WORK REQUEST: Copy out the lines of the listing below, starting at the line containing "5. **Configure IP Addresses:**" and ending at the line containing "as listed above.", with both of those lines included.

────

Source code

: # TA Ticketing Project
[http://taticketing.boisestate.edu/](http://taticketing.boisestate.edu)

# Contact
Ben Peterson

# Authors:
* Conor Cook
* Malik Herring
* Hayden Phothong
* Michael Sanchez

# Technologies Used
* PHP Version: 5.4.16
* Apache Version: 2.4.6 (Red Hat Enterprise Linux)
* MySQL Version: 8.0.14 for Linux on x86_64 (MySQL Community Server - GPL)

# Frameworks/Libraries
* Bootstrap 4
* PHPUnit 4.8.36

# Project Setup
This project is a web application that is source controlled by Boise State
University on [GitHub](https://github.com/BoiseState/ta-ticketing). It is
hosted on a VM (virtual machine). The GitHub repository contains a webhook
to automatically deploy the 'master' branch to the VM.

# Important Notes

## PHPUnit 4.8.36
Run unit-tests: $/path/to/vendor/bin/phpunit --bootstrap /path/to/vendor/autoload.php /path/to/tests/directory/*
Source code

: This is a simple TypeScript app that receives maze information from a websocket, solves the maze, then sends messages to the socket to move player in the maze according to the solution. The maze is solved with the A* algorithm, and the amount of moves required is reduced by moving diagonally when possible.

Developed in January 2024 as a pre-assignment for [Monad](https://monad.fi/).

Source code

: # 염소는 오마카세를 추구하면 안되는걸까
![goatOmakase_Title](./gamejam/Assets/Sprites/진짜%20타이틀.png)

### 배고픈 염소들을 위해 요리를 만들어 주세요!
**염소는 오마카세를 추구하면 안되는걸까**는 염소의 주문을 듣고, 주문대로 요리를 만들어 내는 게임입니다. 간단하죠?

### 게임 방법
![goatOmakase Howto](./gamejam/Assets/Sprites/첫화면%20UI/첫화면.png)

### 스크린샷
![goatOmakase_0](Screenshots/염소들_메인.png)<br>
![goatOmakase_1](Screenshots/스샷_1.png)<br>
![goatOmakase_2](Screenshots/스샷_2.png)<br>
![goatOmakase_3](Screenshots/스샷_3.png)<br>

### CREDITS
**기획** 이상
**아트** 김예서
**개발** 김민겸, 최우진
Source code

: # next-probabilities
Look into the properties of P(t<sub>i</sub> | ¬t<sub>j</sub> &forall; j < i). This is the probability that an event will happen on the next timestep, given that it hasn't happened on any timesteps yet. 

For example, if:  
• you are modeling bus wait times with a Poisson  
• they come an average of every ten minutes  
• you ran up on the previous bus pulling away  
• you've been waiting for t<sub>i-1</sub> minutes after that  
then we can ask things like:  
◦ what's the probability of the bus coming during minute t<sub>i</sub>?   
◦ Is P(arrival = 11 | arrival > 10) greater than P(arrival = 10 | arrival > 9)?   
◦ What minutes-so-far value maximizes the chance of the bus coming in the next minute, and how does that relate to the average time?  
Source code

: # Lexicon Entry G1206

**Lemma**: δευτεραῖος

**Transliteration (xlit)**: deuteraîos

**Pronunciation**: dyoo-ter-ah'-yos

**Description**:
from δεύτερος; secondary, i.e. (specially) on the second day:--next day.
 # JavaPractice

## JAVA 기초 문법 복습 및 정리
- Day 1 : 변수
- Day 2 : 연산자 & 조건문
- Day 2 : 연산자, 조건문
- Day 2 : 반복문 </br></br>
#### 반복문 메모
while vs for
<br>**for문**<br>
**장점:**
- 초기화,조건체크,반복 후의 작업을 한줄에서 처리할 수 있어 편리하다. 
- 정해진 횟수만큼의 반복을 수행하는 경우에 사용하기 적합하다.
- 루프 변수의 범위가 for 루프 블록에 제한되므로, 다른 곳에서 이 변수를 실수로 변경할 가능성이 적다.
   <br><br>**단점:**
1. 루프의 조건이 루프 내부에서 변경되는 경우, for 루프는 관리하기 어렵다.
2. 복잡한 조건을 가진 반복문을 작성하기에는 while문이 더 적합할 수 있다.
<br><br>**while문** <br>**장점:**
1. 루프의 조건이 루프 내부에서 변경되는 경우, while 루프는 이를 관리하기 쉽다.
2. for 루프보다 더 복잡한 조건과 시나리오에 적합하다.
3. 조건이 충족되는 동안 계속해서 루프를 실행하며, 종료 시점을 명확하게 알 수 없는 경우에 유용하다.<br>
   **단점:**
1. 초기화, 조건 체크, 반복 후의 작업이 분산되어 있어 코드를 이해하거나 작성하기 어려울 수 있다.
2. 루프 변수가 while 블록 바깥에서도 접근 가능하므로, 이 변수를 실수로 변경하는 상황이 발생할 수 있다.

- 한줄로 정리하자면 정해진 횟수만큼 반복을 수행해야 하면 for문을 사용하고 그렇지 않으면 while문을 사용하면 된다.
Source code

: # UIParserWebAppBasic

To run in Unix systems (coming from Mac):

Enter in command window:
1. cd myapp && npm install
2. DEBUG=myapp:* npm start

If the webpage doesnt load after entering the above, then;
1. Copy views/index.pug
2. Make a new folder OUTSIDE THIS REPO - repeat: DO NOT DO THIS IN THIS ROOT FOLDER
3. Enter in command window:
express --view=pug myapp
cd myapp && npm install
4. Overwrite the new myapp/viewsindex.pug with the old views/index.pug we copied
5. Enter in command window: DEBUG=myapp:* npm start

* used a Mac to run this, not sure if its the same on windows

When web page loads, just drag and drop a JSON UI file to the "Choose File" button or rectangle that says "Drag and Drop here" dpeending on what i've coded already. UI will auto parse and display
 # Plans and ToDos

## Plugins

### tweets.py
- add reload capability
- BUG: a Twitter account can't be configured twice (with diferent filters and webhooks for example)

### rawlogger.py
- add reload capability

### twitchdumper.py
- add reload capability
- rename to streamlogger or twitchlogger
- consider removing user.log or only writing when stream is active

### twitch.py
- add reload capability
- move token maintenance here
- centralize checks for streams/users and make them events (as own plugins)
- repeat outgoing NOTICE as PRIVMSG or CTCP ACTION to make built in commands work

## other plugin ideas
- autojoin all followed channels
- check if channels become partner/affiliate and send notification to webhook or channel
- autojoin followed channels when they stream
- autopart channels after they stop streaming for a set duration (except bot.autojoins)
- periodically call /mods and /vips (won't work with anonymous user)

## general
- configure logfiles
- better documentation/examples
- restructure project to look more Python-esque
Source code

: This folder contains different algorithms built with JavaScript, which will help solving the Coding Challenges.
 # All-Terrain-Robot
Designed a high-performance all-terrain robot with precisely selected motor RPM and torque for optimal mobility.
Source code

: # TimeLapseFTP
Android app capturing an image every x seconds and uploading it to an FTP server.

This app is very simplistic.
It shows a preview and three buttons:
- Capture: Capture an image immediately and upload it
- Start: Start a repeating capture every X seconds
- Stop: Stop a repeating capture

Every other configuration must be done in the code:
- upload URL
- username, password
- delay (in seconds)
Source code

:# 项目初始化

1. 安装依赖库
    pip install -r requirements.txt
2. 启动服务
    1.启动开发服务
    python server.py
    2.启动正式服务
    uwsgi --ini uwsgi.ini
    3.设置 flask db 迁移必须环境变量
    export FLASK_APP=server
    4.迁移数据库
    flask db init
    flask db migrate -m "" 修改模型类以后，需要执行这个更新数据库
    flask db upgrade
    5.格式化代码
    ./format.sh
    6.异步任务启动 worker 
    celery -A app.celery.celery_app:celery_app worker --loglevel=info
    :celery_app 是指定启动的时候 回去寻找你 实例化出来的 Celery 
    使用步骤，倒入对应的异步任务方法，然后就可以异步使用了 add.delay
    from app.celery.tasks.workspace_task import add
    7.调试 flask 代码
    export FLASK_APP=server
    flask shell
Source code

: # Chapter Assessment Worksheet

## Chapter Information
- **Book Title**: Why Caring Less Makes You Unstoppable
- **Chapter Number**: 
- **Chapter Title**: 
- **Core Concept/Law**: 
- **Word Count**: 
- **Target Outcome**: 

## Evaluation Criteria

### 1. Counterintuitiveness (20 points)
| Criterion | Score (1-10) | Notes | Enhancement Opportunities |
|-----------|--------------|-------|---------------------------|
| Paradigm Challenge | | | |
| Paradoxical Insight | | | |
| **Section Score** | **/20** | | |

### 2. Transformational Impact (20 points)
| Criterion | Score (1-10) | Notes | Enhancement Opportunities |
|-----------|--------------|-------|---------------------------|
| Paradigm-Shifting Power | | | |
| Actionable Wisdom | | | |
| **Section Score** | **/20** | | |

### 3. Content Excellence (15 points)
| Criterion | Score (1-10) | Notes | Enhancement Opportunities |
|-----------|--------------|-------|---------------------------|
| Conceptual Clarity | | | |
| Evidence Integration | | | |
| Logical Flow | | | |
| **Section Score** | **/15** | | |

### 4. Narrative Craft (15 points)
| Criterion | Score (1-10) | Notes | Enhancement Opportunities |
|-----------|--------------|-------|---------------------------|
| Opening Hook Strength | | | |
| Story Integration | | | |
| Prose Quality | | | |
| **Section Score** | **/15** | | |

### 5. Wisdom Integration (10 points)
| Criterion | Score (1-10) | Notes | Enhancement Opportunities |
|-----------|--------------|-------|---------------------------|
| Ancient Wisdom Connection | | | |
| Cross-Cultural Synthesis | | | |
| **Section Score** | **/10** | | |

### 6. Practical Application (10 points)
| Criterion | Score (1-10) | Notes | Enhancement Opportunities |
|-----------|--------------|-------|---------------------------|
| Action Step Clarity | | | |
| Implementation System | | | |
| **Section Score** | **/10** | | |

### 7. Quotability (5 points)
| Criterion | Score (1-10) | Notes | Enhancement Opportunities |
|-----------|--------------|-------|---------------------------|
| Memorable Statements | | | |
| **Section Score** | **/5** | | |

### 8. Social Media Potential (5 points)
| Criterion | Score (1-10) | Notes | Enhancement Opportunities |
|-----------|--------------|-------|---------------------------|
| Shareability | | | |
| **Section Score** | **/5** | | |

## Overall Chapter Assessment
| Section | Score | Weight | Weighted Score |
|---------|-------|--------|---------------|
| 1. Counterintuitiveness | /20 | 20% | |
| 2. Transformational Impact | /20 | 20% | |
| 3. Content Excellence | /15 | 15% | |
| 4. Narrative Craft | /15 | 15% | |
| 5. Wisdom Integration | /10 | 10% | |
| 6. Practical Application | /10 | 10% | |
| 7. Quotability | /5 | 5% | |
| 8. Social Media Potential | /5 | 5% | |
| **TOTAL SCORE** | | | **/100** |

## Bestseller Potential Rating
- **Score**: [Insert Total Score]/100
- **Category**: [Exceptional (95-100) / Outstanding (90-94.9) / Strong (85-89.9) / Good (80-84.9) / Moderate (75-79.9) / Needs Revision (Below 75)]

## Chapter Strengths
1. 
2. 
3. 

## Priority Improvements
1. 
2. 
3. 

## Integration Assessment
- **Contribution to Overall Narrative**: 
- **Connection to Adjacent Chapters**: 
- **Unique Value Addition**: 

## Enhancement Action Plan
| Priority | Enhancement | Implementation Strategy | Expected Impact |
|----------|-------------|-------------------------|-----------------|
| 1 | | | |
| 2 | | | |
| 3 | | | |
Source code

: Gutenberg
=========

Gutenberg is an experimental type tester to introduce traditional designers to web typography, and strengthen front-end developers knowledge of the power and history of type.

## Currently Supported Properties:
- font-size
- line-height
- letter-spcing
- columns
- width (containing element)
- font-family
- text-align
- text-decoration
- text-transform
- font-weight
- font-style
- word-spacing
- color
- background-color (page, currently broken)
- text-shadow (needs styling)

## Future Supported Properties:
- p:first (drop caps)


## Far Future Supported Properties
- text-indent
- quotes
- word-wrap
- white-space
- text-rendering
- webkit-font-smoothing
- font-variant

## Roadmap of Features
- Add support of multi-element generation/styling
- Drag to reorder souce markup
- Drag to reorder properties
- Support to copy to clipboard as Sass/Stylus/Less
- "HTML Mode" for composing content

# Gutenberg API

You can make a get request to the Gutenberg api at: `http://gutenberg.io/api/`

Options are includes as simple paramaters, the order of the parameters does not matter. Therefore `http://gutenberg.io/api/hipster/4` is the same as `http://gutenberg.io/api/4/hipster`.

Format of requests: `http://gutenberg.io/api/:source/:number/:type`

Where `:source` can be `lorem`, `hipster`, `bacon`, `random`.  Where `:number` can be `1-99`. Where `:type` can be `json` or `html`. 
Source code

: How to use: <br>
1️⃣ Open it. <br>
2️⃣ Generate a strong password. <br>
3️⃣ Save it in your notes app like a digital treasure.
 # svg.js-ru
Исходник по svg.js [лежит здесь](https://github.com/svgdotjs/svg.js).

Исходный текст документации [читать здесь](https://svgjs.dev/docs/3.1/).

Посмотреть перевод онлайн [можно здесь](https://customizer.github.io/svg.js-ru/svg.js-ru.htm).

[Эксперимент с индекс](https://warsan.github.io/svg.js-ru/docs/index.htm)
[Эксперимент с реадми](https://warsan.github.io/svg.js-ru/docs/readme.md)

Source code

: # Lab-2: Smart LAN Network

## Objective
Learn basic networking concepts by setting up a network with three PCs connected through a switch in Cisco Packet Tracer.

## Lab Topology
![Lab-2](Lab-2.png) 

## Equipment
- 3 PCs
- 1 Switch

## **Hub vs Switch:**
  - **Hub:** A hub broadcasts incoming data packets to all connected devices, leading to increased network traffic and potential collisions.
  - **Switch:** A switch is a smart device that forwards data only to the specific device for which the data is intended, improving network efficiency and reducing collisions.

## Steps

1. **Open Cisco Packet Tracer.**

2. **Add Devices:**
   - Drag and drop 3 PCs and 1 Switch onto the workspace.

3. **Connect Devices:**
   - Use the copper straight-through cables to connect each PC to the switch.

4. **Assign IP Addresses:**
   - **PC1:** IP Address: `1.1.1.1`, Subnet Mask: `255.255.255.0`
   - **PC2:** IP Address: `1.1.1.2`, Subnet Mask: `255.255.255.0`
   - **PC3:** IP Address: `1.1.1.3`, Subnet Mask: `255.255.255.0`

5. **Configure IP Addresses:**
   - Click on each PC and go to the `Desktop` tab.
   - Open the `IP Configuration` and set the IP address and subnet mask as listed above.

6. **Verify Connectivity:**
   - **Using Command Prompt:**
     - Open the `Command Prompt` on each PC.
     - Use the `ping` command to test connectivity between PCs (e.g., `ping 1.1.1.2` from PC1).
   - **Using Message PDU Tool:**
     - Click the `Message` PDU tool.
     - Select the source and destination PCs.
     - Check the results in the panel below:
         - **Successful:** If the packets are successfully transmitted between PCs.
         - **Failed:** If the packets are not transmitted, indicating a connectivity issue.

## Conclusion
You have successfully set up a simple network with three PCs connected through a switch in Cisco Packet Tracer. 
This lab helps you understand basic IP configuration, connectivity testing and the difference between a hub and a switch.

────

ANSWER TO THIS EXERCISE:
5. **Configure IP Addresses:**
   - Click on each PC and go to the `Desktop` tab.
   - Open the `IP Configuration` and set the IP address and subnet mask as listed above.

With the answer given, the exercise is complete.